Do I need to open another bug for the second crash? How do we go about troubleshooting that one?
I am downloading the Fedora 11 alpha (live-i686) now and will let you know if that boots.
Sure, the radeon driver needs work!
Now, that the radeon driver is blacklisted, you do the procedure from comment #10 again.. boot with "s" and execute the modprobe loop several times.
You could also disable smartd to see if it is causing the crash.
OK, sorry it has taken me so long to respond, but I ran into a different bug in the process of trying to troubleshoot the second crash.
Rather than moving my primary desktop system's HD every time I need to run a test, I decided to install FC10 on a spare HD and put it into the A740GM-M system.
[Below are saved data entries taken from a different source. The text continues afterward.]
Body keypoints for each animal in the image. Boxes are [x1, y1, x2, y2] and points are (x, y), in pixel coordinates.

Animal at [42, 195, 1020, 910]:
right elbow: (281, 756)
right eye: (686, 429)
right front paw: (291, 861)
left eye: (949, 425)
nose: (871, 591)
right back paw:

However, when I did that I got:
Could not detect stabilization, waiting 10 seconds.
Unable to access resume device (UUID...)
mount: error mounting /dev/root on /sysroot as ext3: No such file or directory.
But, that same HD boots fine on my primary desktop. So, I completely reinstalled FC10 on the same HD (on my primary desktop); it boots fine. Blacklist the Radeon driver, transfer it to the A740GM, and it fails again with the same errors.
The spare HD is an IDE drive where the previous drive is a SATA drive, an I installed a PCI/IDE controller to run it, so it isn't a perfect comparison. When I get time I will switch back to the SATA drive and finish debugging the crash.
Fedora 11 (i386-live Alpha) boots and runs just fine on the A740GM.
OK, using the original SATA HD again, I disabled smartd and did the steps from comment #7, and all of the modules loaded without an error and without a crash. However, if I let the system boot normally the white bar gets all the way to the right (no blue bar showing) and then it crashes.
What additional tests would you like me to run?
This message is a reminder that Fedora 10 is nearing its end of life.
Approximately 30 (thirty) days from now Fedora will stop maintaining
and issuing updates for Fedora 10. It is Fedora's policy to close all
bug reports from releases that are no longer maintained. At that time
this bug will be closed as WONTFIX if it remains open with a Fedora
'version' of '10'.
Package Maintainer: If you wish for this bug to remain open because you
plan to fix it in a currently maintained version, simply change the 'version'
to a later Fedora version prior to Fedora 10's end of life.
Bug Reporter: Thank you for reporting this issue and we are sorry that
we may not be able to fix it before Fedora 10 is end of life. If you
would still like to see this bug fixed and are able to reproduce it
against a later version of Fedora please change the 'version' of this
bug to the applicable version. If you are unable to change the version,
please add a comment here and someone will do it for you.
Although we aim to fix as many bugs as possible during every release's
lifetime, sometimes those efforts are overtaken by events. Often a
more recent Fedora release includes newer upstream software that fixes
bugs or makes them obsolete.
The process we are following is described here:
Fedora 10 changed to end-of-life (EOL) status on 2009-12-17. Fedora 10 is
no longer maintained, which means that it will not receive any further
security or bug fix updates. As a result we are closing this bug.
If you can reproduce this bug against a currently maintained version of
Fedora please feel free to reopen this bug against that version.
Thank you for reporting this bug and we are sorry it could not be fixed.